Секретарь австрийского посольства снимал постоянный дом в Брайтоне. Оттуда почта шла в Вену, затем в Петербург. Клеменс и Долли много лет пользовались общими агентами, даже шифры иногда применяли одни и те же. Расставание было болезненным. Попробуйте-ка разделить сросшуюся сеть! А сросшиеся умы? О сердцах никто не думал.

В четырех вложенных друг в друга конвертах, каждый из которых имел свой адрес, а последний был надписан «Господину Флорету», графиня возвращала австрийскому канцлеру шифры – внешний знак разрыва связей. Он, в свою очередь, должен был сделать то же самое. Символический жест. Никогда союзники больше не прибегнут к цифровым кодам, побывавшим в чужих руках.
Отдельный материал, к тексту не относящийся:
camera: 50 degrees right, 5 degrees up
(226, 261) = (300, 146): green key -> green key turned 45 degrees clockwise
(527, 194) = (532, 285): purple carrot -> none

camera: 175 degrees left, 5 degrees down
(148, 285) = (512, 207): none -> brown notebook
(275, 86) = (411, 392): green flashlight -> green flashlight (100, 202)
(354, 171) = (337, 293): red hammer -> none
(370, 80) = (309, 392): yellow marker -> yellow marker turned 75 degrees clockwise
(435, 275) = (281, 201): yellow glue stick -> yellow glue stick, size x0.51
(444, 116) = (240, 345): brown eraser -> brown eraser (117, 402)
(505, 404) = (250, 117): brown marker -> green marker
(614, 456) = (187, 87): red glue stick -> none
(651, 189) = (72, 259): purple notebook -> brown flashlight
Долли двинулась мимо почты под железной, вылизанной дождями вывеской на ржавой пике. По правую руку вырос дом в тюдоровском стиле, с остроконечными кровлями фасадов, двойными трубами, нарядной башенкой, обложенной красным кирпичом, и гранеными выступами для окон в монументальных рамах из серого камня. Это и была резиденция секретаря австрийского посольства мистера Ноймана; впрочем, сам Нойман здесь почти не появлялся, предоставляя особняк для тайных встреч.

Графиня уверенно прошла по вымощенной битым гранитом дорожке и взялась за медный молоток. Дверь сама собой открылась внутрь, и это показалось даме подозрительным.

– Эй, кто-нибудь дома? – позвала она, опасливо застыв на пороге.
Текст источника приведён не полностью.